Although the append of StringBuffer is a synchronous method, the StringBuffer in this program belongs to a local variable and will not escape from the method. Therefore, this process is actually thread-safe and can eliminate the lock. Here is the result of my local execution:

To minimize the impact of other factors, bias lock (-XX:-UseBiasedLocking) is disabled here. Through the above program, it can be seen that the performance has been greatly improved after the lock is eliminated.

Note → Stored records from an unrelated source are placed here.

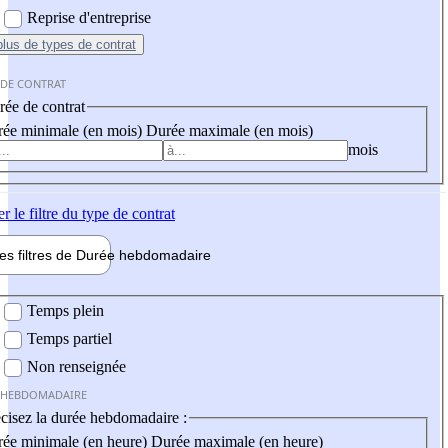
Reprise d'entreprise
plus
de types de contrat
 DE CONTRAT
ée de contrat
ée minimale (en mois)
Durée maximale (en mois)
mois
er
le filtre du type de contrat
les filtres de
Durée hebdo
madaire
 hebdomadaire
Temps plein
Temps partiel
Non renseignée
 HEBDOMADAIRE
cisez la durée hebdomadaire :
ée minimale (en heure)
Durée maximale (en heure)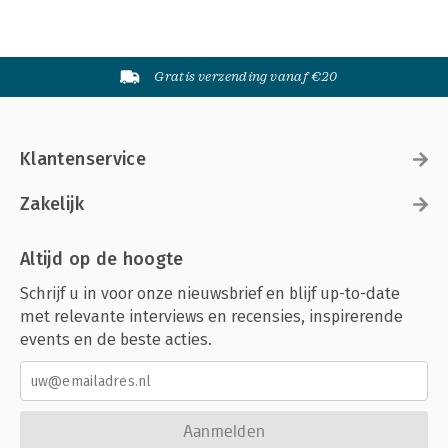
Gratis verzending vanaf €20
Klantenservice
Zakelijk
Altijd op de hoogte
Schrijf u in voor onze nieuwsbrief en blijf up-to-date
met relevante interviews en recensies, inspirerende
events en de beste acties.
Aanmelden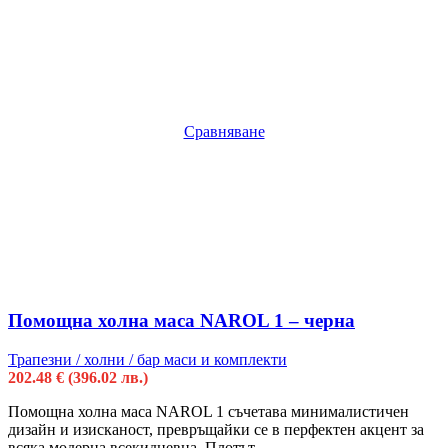
Сравняване
Помощна холна маса NAROL 1 – черна
Трапезни / холни / бар маси и комплекти
202.48
€
(396.02 лв.)
Помощна холна маса NAROL 1 съчетава минималистичен
дизайн и изисканост, превръщайки се в перфектен акцент за
всяка модерна всекидневна. Плотът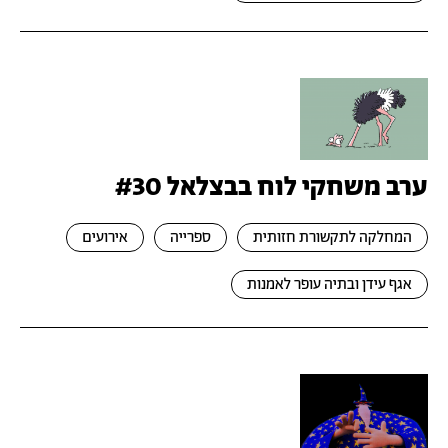
ערב משחקי לוח בבצלאל #30
המחלקה לתקשורת חזותית
ספרייה
אירועים
אגף עידן ובתיה עופר לאמנות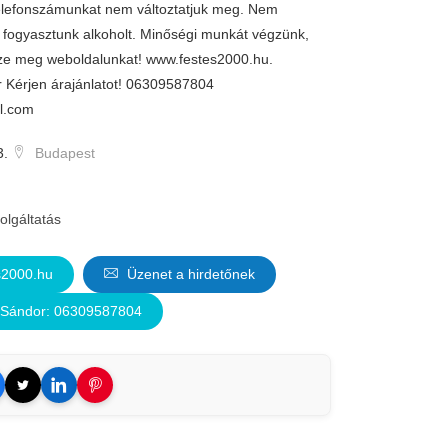
telefonszámunkat nem változtatjuk meg. Nem
fogyasztunk alkoholt. Minőségi munkát végzünk,
zze meg weboldalunkat! www.festes2000.hu.
 Kérjen árajánlatot! 06309587804
l.com
3.
Budapest
olgáltatás
s2000.hu
Üzenet a hirdetőnek
 Sándor: 06309587804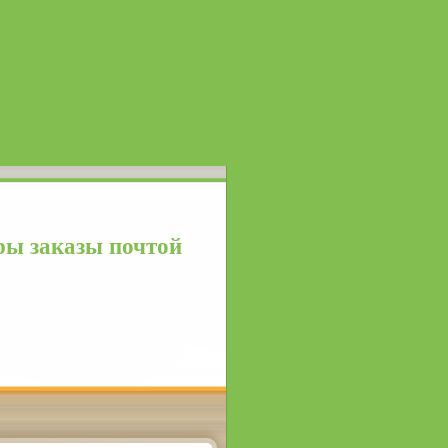
ы заказы почтой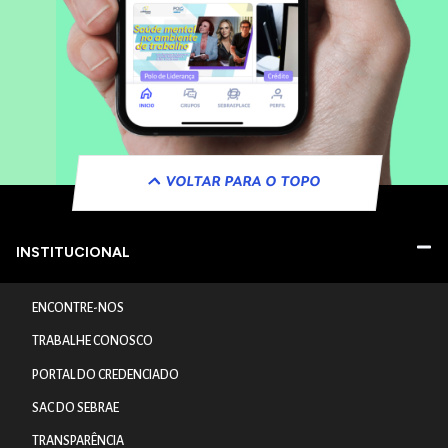
VOLTAR PARA O TOPO
INSTITUCIONAL
ENCONTRE-NOS
TRABALHE CONOSCO
PORTAL DO CREDENCIADO
SAC DO SEBRAE
TRANSPARÊNCIA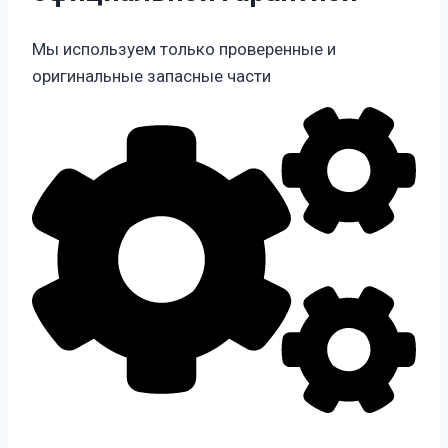
Мы используем только проверенные и
оригинальные запасные части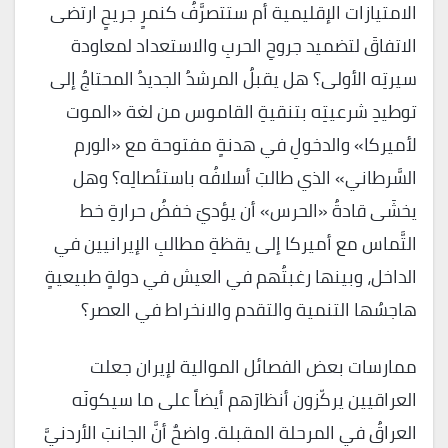
الامتيازات الإقليمية أم ستتصرَّفُ كنمرٍ جريحٍ ارتضى
الاتفاقَ لتضميد جروحِ الحربِ والاستعداد لمعاودة
سيرتِه الأولى؟ هل يقبلُ المرشدُ الجديدُ المحتاجُ إلى
توطيدِ شرعيتِه بتنقيةِ القاموس من لغة «الموت
لأميركا» والدخولِ في هدنةٍ مفتوحة مع «الورم
السَّرطاني» الذي طالبَ أسلافُه باستئصالِه؟ وهل
يخشَى قادةُ «الحرس» أن يؤديَ خفضُ حرارةِ خط
التَّماس مع أميركا إلى يقظةِ مطالبِ الإيرانيين في
الداخل، وبينها رغبتُهم في العيش في دولةٍ طبيعيةٍ
هاجسُها التنمية والتقدم والانخراط في العصر؟
ممارسات بعض الفصائل الموالية لإيران جعلت
العراقيين يركّزون أنظارَهم أيضاً على ما سيكونَه
العراقُ في المرحلة المقبلة. واضحٌ أنَّ الجانبَ الأردنيَّ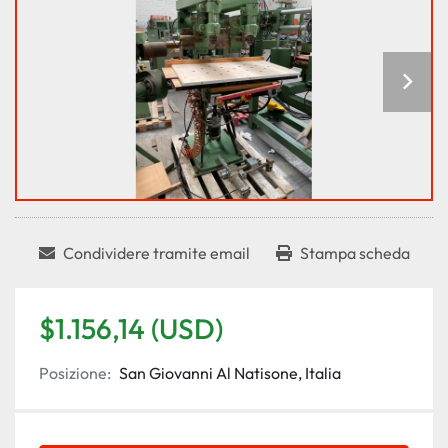
Condividere tramite email
Stampa scheda
$1.156,14 (USD)
Posizione:
San Giovanni Al Natisone, Italia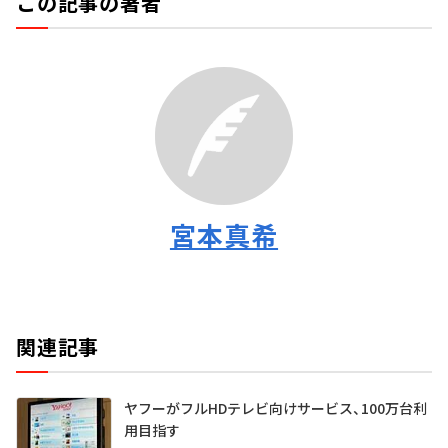
この記事の著者
宮本真希
関連記事
ヤフーがフルHDテレビ向けサービス、100万台利
用目指す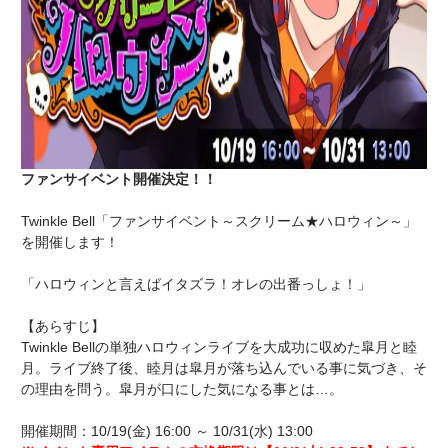
ファンサイベント開催決定！！
Twinkle Bell「ファンサイベント～スクリーム★ハロウィン～」
を開催します！
「ハロウィンと言えばイタズラ！オレの出番っしょ！」
【あらすじ】
Twinkle Bellの単独ハロウィンライブを大成功に収めた皐月と睦
月。ライブ終了後、睦月は皐月が落ち込んでいる事に気づき、そ
の理由を問う。皐月が口にした気になる事とは…。
開催期間：10/19(金) 16:00 ～ 10/31(水) 13:00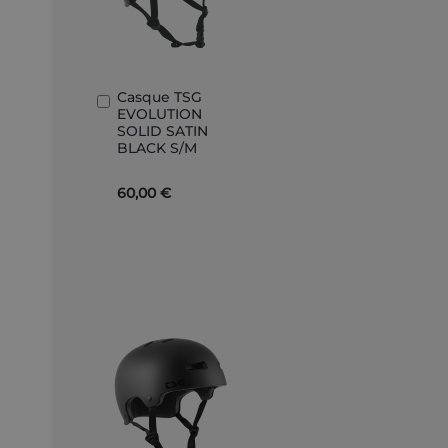
Casque TSG
Ajouter
EVOLUTION
au
SOLID SATIN
panier
BLACK S/M
60,00 €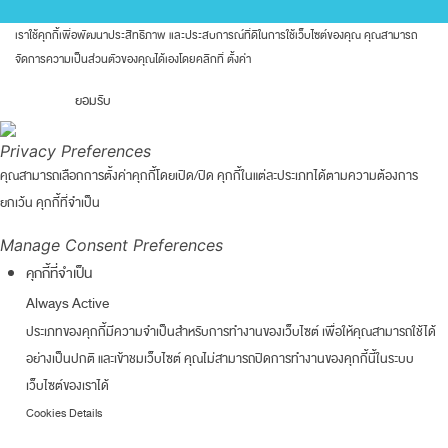
เราใช้คุกกี้เพื่อพัฒนาประสิทธิภาพ และประสบการณ์ที่ดีในการใช้เว็บไซต์ของคุณ คุณสามารถ
จัดการความเป็นส่วนตัวของคุณได้เองโดยคลิกที่
ตั้งค่า
ยอมรับ
Privacy Preferences
คุณสามารถเลือกการตั้งค่าคุกกี้โดยเปิด/ปิด คุกกี้ในแต่ละประเภทได้ตามความต้องการ
ยกเว้น คุกกี้ที่จำเป็น
Manage Consent Preferences
คุกกี้ที่จำเป็น
Always Active
ประเภทของคุกกี้มีความจำเป็นสำหรับการทำงานของเว็บไซต์ เพื่อให้คุณสามารถใช้ได้
อย่างเป็นปกติ และเข้าชมเว็บไซต์ คุณไม่สามารถปิดการทำงานของคุกกี้นี้ในระบบ
เว็บไซต์ของเราได้
Cookies Details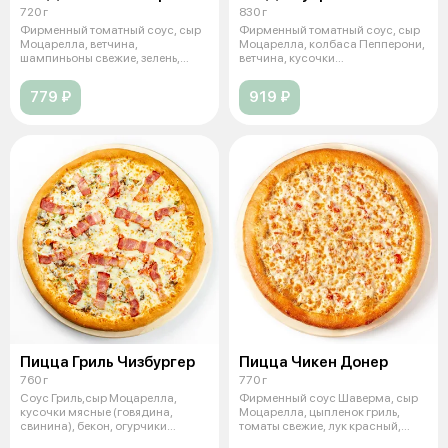
720 г
830 г
Фирменный томатный соус, сыр
Фирменный томатный соус, сыр
Моцарелла, ветчина,
Моцарелла, колбаса Пепперони,
шампиньоны свежие, зелень,
ветчина, кусочки
чеснок. (31 см
мясные(говядин
779 ₽
919 ₽
Пицца Гриль Чизбургер
Пицца Чикен Донер
760 г
770 г
Соус Гриль,сыр Моцарелла,
Фирменный соус Шаверма, сыр
кусочки мясные (говядина,
Моцарелла, цыпленок гриль,
свинина), бекон, огурчики
томаты свежие, лук красный,
маринованные
зелень,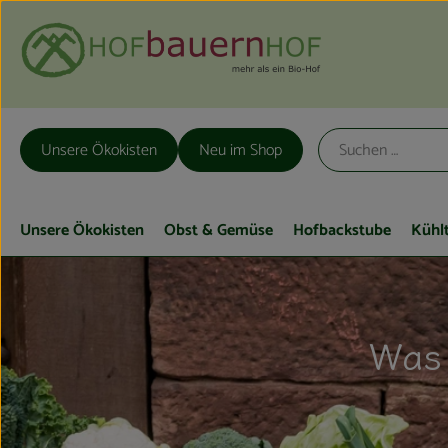
Unsere Ökokisten
Neu im Shop
Unsere Ökokisten
Obst & Gemüse
Hofbackstube
Kühl
Was 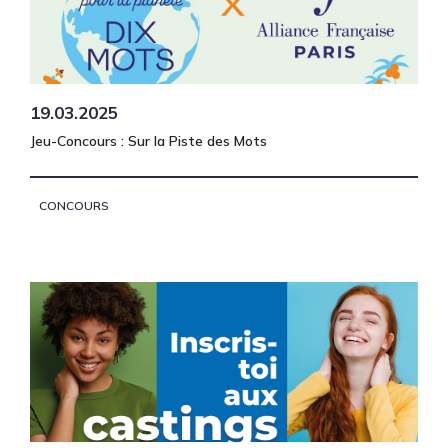
19.03.2025
Jeu-Concours : Sur la Piste des Mots
CONCOURS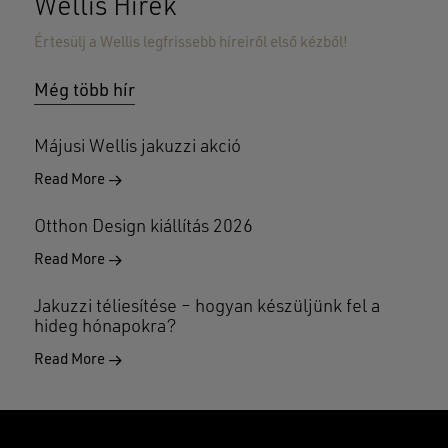
Wellis Hírek
Értesülj a Wellis legfrissebb híreiről első kézből!
Még több hír
Májusi Wellis jakuzzi akció
Read More
Otthon Design kiállítás 2026
Read More
Jakuzzi téliesítése – hogyan készüljünk fel a
hideg hónapokra?
Read More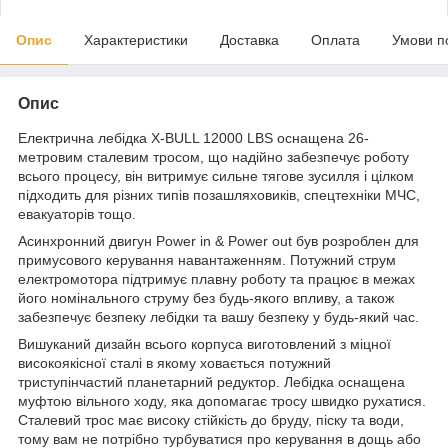
Опис
Характеристики
Доставка
Оплата
Умови п
Опис
Електрична лебідка X-BULL 12000 LBS оснащена 26-
метровим сталевим тросом, що надійно забезпечує роботу
всього процесу, він витримує сильне тягове зусилля і цілком
підходить для різних типів позашляховиків, спецтехніки МЧС,
евакуаторів тощо.
Асинхронний двигун Power in & Power out був розроблен для
примусового керування навантаженням. Потужний струм
електромотора підтримує плавну роботу та працює в межах
його номінального струму без будь-якого впливу, а також
забезпечує безпеку лебідки та вашу безпеку у будь-який час.
Вишуканий дизайн всього корпуса виготовлений з міцної
високоякісної сталі в якому ховається потужний
триступінчастий планетарний редуктор. Лебідка оснащена
муфтою вільного ходу, яка допомагає тросу швидко рухатися.
Сталевий трос має високу стійкість до бруду, піску та води,
тому вам не потрібно турбуватися про керування в дощь або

Note: The execution results may be different between different versions of JDK. The JDK version I use here is 1.6.

5. Summary

This article focuses on the optimization of Synchronized in JDk, such as lightweight locks and biased locks, but these two locks are not completely without shortcomings. For example, when competition is fierce, it will not only fail to improve efficiency, but will reduce efficiency, because there is an additional lock upgrade process. At this time, it is necessary to disable biased locks through -XX:-UseBiasedLocking. Here is a comparison of these locks:

Lock	advantage	shortcoming	Applicable scenarios
Positive lock	Locking and unlocking does not require additional consumption, and there is a nanosecond gap compared to performing an asynchronous method.	If there is lock competition between threads, it will cause additional lock revocation consumption.	Suitable for scenarios where only one thread accesses the synchronous block.
Lightweight lock	Competing threads will not block, which improves the response speed of the program.	If the thread that never gets the lock competition will consume the CPU.	Pursuing response time. Synchronous block execution is very fast.
Heavyweight lock	Thread competition does not use spin and does not consume CPU.	Thread blocking, slow response time.	Pursuing throughput. The synchronization block execution speed is relatively long.